§ **PASSAGE SHOWN**
☆ ☆ ☆

Finally a week ago we were able to attend our citizenship ceremony, at which we were asked to “affirm” our allegiance to the UK, its laws and the Queen (we could have “sworn” our allegiance, but that is for religious people, who were seated on the other side of the room). Getting through this does not yet mean having the passport, which will involve more forms, more fees and (probably) more delay.

Bonus: free tea and little cookies at the citizenship ceremony.

So that, it seems, is how it is done. Except that the largest political parties, pressed by populist bigotry movements that they seem unwilling to resist, want to make it more expensive, more burdensome, and rarer. As a citizen, I will be able, at least, to vote against them.

6 thoughts on “How I became a citizen of your green and pleasant land

  1. I’m speechless, despite having accultured myself to seeing this country transformed over the course of my lifetime from a nation into a pantomime. How could you grace us with your allegiance in spite of all that we have done to deter you?

    (I assume you’re aware that refusal is the default setting for immigration procedures in the hope that most foreigners will take the hint. This practice has been implemented since the previous procedure involving loss of all paperwork was deemed a bit too hit and miss. This new default mode is also designed to ensure consistency with the domestic model currently being “rolled out” nationally by IDS and affiliated systems.)

☆ ☆ ☆

[Skeletal landmark data]
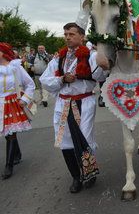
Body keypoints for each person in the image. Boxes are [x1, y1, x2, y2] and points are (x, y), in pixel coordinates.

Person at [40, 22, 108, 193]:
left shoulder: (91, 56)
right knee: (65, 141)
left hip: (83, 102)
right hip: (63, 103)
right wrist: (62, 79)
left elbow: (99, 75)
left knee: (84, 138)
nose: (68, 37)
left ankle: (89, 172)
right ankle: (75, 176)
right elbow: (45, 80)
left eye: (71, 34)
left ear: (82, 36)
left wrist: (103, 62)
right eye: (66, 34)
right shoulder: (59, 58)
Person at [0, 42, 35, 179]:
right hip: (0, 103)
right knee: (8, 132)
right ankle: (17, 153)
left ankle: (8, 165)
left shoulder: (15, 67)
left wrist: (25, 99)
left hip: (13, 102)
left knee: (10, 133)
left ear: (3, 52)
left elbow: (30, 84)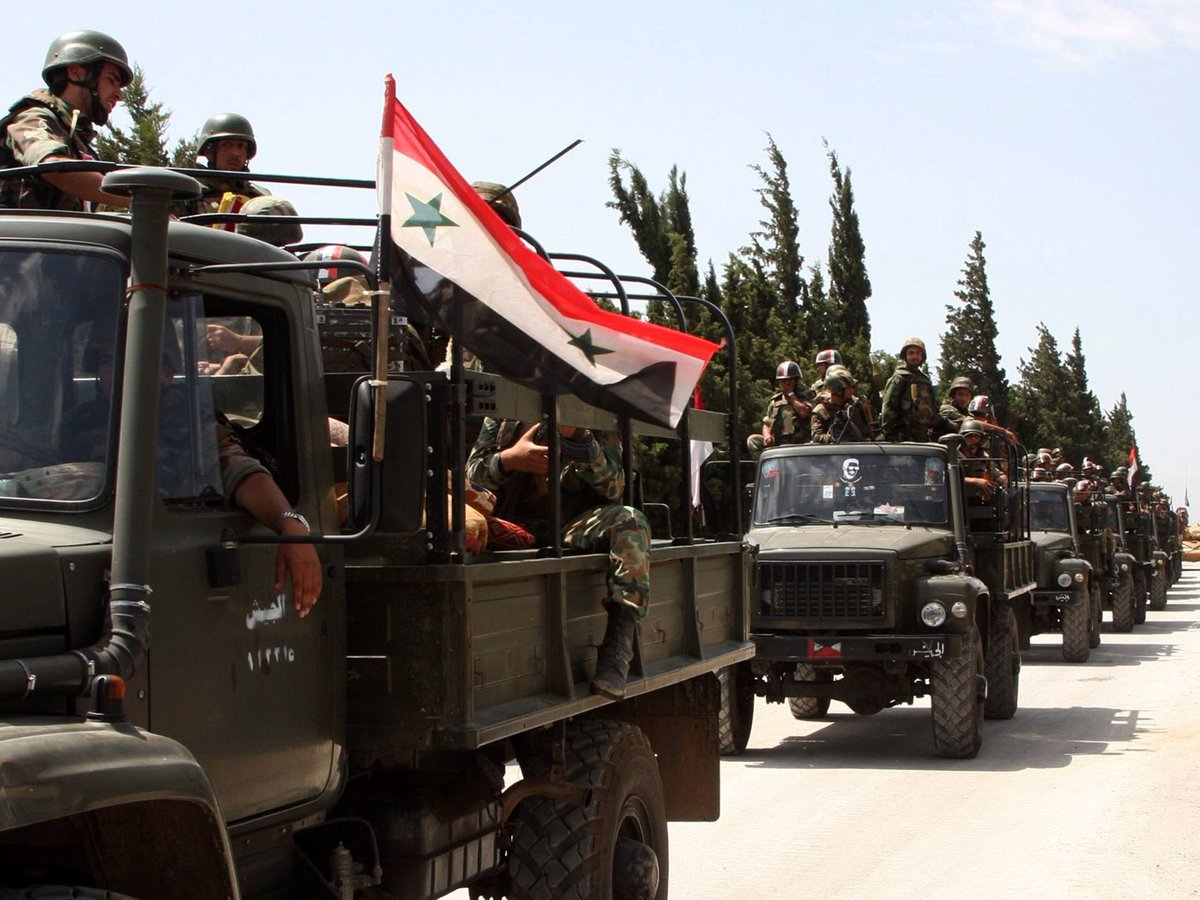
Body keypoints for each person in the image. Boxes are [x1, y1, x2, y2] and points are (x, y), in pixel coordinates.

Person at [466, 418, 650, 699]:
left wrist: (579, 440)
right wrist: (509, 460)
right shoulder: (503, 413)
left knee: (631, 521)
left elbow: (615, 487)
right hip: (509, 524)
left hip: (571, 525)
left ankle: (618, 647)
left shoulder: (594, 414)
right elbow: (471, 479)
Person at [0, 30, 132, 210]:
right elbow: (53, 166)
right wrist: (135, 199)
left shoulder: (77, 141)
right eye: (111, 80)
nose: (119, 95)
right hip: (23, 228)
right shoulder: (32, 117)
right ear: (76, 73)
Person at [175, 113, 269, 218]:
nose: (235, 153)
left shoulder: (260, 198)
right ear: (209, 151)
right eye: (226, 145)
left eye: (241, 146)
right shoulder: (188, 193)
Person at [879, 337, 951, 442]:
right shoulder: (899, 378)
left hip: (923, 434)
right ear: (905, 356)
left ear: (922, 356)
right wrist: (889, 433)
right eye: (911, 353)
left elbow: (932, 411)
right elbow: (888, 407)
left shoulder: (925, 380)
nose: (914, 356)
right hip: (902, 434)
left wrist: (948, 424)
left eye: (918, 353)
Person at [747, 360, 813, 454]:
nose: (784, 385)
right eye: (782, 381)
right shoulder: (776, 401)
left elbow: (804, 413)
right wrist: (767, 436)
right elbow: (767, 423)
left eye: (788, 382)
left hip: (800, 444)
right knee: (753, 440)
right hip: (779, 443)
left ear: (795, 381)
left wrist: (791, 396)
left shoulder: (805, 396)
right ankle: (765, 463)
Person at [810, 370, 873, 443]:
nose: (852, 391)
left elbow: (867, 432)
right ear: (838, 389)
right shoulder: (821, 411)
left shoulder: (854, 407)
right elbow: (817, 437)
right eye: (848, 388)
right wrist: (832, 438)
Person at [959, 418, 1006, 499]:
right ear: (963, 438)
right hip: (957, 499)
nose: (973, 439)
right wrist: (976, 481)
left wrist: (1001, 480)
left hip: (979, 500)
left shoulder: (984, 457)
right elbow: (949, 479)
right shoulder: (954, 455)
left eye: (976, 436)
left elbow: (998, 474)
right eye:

☆ ☆ ☆

§ **DIRECTIONS FOR THIS TASK**
Quote the citizenship passage between "6 thoughts on" and "to deter you?", inclusive.

§ **RESPONSE**
6 thoughts on “How I became a citizen of your green and pleasant land

  1. I’m speechless, despite having accultured myself to seeing this country transformed over the course of my lifetime from a nation into a pantomime. How could you grace us with your allegiance in spite of all that we have done to deter you?